State how many lines in the listing below contain the string "REMOVE", counting only matches with the same capitalization. Give only the number.

◆ MATERIAL PROVIDED ◆

-- -- --

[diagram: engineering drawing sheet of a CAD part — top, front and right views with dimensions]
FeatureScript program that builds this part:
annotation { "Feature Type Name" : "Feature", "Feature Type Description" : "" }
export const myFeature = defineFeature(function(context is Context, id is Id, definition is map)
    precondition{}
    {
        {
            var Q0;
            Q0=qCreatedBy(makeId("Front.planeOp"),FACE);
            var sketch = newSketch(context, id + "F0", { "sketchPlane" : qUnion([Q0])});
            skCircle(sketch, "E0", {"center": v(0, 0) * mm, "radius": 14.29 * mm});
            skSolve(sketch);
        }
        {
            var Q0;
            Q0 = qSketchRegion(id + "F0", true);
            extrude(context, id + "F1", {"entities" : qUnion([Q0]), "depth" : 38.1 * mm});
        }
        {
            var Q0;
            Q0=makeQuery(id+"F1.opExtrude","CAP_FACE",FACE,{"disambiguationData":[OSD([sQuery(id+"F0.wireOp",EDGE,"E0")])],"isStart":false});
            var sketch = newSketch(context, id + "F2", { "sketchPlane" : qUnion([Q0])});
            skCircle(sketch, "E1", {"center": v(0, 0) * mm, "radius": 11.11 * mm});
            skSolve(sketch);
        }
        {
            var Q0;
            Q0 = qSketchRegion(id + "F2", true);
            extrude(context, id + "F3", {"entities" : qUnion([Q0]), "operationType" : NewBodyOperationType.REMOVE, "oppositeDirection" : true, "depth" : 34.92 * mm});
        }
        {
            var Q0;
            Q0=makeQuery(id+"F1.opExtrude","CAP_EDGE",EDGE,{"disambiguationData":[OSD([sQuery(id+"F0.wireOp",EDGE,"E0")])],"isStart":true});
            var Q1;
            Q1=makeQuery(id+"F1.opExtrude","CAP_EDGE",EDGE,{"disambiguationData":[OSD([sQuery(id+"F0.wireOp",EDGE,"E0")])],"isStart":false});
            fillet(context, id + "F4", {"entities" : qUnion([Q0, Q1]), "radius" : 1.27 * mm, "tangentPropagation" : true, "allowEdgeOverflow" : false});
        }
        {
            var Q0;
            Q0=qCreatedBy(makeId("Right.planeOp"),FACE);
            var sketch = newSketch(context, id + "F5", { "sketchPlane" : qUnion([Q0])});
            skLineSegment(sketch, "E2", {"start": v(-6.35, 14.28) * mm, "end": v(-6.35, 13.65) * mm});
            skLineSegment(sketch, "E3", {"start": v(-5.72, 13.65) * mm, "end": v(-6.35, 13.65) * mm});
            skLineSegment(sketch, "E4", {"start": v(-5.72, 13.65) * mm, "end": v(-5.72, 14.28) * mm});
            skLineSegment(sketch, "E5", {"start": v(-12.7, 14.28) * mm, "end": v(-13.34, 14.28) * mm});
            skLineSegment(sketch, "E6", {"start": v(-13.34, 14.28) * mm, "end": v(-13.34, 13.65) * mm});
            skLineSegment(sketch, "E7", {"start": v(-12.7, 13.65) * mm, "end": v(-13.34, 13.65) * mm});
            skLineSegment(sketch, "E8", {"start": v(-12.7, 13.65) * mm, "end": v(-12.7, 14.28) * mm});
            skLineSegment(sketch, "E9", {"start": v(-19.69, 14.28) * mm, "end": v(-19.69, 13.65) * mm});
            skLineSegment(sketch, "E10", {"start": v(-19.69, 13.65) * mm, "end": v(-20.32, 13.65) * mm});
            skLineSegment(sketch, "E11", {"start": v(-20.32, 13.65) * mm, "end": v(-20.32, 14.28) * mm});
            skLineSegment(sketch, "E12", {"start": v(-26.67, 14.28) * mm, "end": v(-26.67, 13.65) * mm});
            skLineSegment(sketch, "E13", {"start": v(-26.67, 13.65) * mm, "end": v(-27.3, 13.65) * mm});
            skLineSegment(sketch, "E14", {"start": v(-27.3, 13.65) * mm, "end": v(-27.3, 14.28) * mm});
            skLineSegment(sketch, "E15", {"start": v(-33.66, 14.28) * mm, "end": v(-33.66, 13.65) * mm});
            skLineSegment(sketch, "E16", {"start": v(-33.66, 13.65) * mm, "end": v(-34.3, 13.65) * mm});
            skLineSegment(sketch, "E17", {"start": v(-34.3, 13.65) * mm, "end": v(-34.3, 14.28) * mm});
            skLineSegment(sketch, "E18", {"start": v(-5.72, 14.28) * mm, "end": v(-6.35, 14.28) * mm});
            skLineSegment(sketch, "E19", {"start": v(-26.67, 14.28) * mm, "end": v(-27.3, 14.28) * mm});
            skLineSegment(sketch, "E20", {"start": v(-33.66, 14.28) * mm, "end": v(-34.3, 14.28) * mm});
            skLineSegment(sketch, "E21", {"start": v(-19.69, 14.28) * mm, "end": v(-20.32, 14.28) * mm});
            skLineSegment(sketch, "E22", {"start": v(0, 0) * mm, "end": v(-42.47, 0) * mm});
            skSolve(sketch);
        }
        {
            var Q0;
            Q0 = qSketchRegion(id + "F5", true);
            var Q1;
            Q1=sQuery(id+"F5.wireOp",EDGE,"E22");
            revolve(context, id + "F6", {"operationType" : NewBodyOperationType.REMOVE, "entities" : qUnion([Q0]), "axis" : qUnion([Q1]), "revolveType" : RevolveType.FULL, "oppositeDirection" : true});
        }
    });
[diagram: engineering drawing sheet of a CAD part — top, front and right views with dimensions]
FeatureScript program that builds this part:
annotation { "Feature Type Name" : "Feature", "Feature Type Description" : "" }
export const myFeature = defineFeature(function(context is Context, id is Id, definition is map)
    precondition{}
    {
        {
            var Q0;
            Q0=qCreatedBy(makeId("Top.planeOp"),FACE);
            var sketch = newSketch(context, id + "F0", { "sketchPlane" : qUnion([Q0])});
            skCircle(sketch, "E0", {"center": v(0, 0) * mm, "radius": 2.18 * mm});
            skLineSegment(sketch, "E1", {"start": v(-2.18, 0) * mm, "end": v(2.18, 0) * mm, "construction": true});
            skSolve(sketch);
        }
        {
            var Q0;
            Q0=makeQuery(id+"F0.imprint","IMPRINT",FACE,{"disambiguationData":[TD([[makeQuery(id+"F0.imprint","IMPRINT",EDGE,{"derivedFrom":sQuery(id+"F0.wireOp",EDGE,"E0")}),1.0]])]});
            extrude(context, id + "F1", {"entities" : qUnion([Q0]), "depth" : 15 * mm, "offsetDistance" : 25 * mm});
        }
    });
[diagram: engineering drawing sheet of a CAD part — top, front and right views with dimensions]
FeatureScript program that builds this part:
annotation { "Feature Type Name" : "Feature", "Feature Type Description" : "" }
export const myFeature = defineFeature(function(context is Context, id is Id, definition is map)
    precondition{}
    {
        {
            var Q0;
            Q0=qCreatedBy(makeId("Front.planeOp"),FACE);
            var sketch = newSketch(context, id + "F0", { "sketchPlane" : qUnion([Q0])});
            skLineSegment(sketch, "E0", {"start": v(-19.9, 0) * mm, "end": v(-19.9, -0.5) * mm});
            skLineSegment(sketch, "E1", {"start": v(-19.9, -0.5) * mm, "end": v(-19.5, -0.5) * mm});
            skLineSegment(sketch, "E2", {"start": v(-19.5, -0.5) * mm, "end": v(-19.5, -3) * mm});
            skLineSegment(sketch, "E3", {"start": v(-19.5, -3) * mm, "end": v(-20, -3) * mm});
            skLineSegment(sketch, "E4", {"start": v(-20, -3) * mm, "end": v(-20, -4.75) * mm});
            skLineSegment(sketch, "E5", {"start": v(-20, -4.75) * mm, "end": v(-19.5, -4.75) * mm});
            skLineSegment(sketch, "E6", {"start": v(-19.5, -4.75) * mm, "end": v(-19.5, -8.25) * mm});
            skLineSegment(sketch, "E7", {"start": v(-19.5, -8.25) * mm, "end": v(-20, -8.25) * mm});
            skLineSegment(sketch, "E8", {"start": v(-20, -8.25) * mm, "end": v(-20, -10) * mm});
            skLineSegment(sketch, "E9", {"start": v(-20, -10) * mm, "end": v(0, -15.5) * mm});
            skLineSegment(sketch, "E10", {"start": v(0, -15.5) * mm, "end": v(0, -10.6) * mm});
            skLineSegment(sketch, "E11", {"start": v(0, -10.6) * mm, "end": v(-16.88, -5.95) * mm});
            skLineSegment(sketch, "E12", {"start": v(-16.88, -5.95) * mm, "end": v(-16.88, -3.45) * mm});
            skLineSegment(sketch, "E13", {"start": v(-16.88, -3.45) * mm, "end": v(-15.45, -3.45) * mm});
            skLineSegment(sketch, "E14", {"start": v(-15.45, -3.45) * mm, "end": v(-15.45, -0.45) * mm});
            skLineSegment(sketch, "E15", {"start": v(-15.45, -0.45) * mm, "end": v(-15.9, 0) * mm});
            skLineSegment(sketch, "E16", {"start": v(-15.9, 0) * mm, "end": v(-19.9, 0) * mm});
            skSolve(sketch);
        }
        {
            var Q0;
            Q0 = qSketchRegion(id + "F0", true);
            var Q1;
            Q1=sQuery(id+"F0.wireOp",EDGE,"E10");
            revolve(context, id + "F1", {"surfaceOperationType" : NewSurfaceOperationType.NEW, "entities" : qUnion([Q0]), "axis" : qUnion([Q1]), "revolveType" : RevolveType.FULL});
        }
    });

-- -- --

◆ RESULT OF THE EXERCISE ◆
2